Paralelamente, promoveu a canonização de Carlos Magno (embora Carlos Magno não tenha sido santificado, foi incluído no rol dos bem-aventurados em 1165, isto é, aquele que desfruta após a morte uma felicidade celestial eterna. De qualquer modo, é o primeiro passo para a sua canonização). Assim, isso não significa um fracasso nas intenções de Frederico: o seu projecto de ter um antepassado real “santo” foi realizado. Foi uma forma de aumentar seu prestígio e a sua aura sacrossanta, através de um antecessor glorioso alçado à santidade. Esse “processo santificatório” só pôde ser levado a cabo pela falsificação de Oto de Freising.
No fim de sua vida reconciliou-se com Roma. A morte de Urbano III em 1187 facilitou as coisas; Gregório VIII (de Benevento, 1187) e Clemente III (romano, 1187-1191) mostraram-se amistosos com esse novo aliado na luta contra o Islão (Runciman, 1973: p. 23-24).
A sua inesperada morte a caminho da Palestina para a Terceira Cruzada, afogado — um rude golpe tanto para seus seguidores cruzados quanto para todo o mundo franco (Runciman, 1973: p. 28) — aumentou as lendas que cercaram sua figura. Para muitos, Frederico não tinha morrido; estava adormecido na montanha Kyffhauser, na Turíngia, pronto para voltar e trazer a glória do Sacro Império de volta. Uma lenda afirmava que podia-se ver a longa barba de Frederico crescendo através do mármore que o cobria. Um dia ele despertaria e faria de novo o Império ordeiro e poderoso. É interessante observar que a construção da imagem de Frederico como um unificador alemão não corresponde à realidade, pois o imperador fez grandes concessões senhoriais aos nobres alemães.
Foi nesse contexto político que “surgiu” historicamente Preste João. A Europa recebeu-o de braços abertos; em pouquíssimo tempo o mito ultrapassou a corte germânica para assumir as mais variadas texturas, até se deslocar para a África.

MARCO PÓLO E O PRESTE JOÃO

Mas antes que passemos da Ásia para a África, é necessário mostrar por que o mito mudou geograficamente de posição. Consideramos o testemunho de Marco Pólo essencial para delimitar esse marco.
No seu livro já citado, Pólo confirma a existência de Preste João na Ásia.
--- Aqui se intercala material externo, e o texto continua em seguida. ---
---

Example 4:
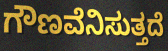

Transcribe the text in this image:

ಗೌಣವೆನಿಸುತ್ತದೆ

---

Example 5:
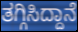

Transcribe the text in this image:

ತಗ್ಗಿಸಿದ್ದಾನೆ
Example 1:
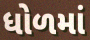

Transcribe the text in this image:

ધોળમાં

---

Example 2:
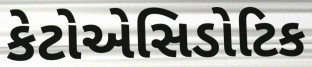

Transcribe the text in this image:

કેટોએસિડોટિક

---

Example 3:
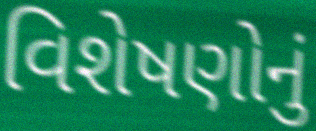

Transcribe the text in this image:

વિશેષણોનું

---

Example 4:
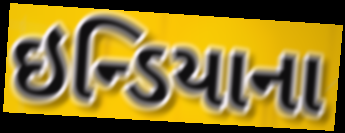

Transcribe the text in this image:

ઇન્ડિયાના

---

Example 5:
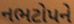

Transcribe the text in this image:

નભટોપને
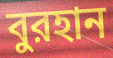
বুরহান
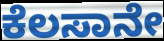
ಕೆಲಸಾನೇ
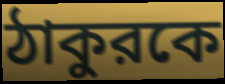
ঠাকুরকে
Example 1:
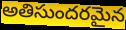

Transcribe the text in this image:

అతిసుందరమైన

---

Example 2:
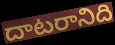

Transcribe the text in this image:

దాటరానిది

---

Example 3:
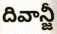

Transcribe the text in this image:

దివాన్జీ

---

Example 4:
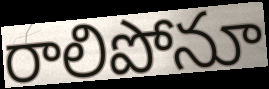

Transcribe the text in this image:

రాలిపోనూ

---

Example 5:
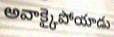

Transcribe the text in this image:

అవాక్కైపోయాడు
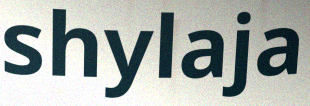
shylaja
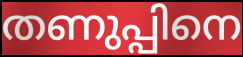
തണുപ്പിനെ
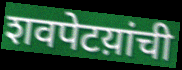
शवपेटय़ांची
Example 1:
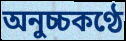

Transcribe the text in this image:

অনুচ্চকণ্ঠে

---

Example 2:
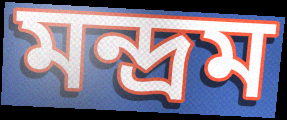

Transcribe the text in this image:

মন্দ্রম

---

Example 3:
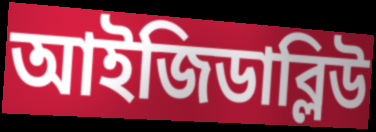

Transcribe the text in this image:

আইজিডাব্লিউ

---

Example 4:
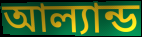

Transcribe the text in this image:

আল্যান্ড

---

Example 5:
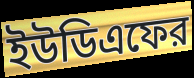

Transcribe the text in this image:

ইউডিএফের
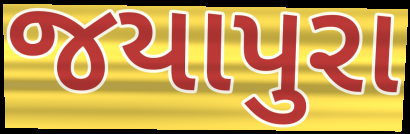
જયાપુરા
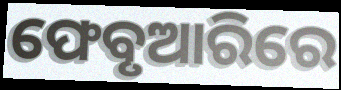
ଫେବୃଆରିରେ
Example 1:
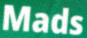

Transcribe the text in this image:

Mads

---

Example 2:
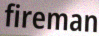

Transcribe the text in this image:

fireman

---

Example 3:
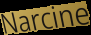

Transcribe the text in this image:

Narcine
Chegando a Karakorum, “cidade de três milhas de circunferência” na planície de Tangut, Pólo relata que o povo que vivia nessa região, os tártaros, não tinham rei, mas pagavam tributo a um senhor (Cã):
E era este o Prestes João, de quem falavam todos, no grande Império. Os tártaros davam-lhe uma renda de dez cabeças de gado (o dízimo). Mas o povo multiplicou-se, e, quando isto viu, o Prestes João decidiu dividi-lo por várias regiões, e enviar, para governá-las, alguns dos seus barões. (Marco Pólo. O Livro das Maravilhas, p. 92).
Nesta narrativa, Preste João governava um império de muitos povos. Os tártaros recusaram-se a obedecer às suas determinações; declararam-se revoltados, emigraram “para outro deserto” e elegeram o seu próprio rei, Gêngis Khan.
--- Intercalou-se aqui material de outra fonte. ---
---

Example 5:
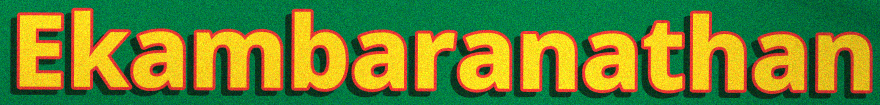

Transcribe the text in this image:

Ekambaranathan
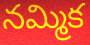
నమ్మిక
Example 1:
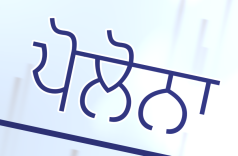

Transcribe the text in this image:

ਪੋਲੋਨਾ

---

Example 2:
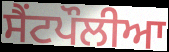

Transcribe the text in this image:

ਸੈਂਟਪੌਲੀਆ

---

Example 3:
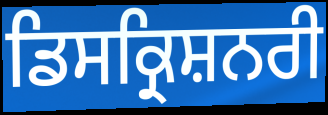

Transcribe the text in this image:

ਡਿਸਕ੍ਰਿਸ਼ਨਰੀ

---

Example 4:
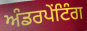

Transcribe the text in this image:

ਅੰਡਰਪੇਂਟਿੰਗ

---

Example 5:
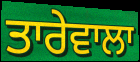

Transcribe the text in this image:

Quando se sentiu suficientemente fortalecido, Gêngis enviou emissários a Preste João, pedindo-lhe a sua filha como mulher. Este, ofendido, expulsou os mensageiros, dizendo-lhes: “Dizei ao vosso povo que o condeno à morte por ser traidor e desleal, e por ter a audácia de pedir a filha do seu senhor para mulher, e que eu o farei morrer de morte afrontosa” (Marco Pólo. O Livro das Maravilhas, p. 93).
Preste João considerava Gêngis Khan um vassalo e, portanto, indigno de ser seu genro. Gêngis organizou um exército para o combate “na grande planície chamada Tangut, que pertencia ao Prestes João, e ali aparelhou os seus cavalos, e eram tantos os homens que não podiam contá-los” (Marco Pólo. O Livro das Maravilhas, p. 94). Após uma consulta astrológica com dois cristãos — onde Gêngis Khan soube de sua vitória — deu-se o combate:
Durante dois dias, as duas hostes inimigas bateram-se duramente. E foi a batalha maior e mais encarniçada que jamais viu o género humano. Houve grandes perdas, duma parte e doutra, mas afinal venceu Gêngis Khan esta batalha, na qual morreu Prestes João (...) Contei-vos como os tártaros elegeram o seu primeiro grão-senhor e como venceram Prestes João. Agora falarei dos seus usos e costumes.
(Marco Pólo. O Livro das Maravilhas, p. 95).
Sem dor, sem lamentação. Assim Pólo narrou a morte do mito, esperança última da Cristandade na luta contra o Islão. Por quê?
Pólo é um homem novo num tempo ainda antigo. Está colocado na curva, virada de um tipo de mentalidade. Seus olhos estão direccionados para a frente, para a troca, o comércio. O mito faz parte do passado, é intransigente e unilateral. Pólo representa a multiplicidade, os dois mundos interagindo: é a alavanca para o desenvolvimento, afinal é veneziano...
Quando Pólo “mata” o mito, está contribuindo para essa transposição geográfica: na verdade, as pessoas ainda desejavam que Preste João existisse, o Ocidente ainda tinha como sinal paradigmático a cruzada.
A Europa ainda estava sendo pressionada militarmente pelo Islão, principalmente nas suas áreas limítrofes: o Império Bizantino e a Península Ibérica (que então estava no auge de seu processo de Reconquista). Preste João ainda era a esperança da abertura de uma segunda frente. Provavelmente por isso a sua transferência geográfica para a África.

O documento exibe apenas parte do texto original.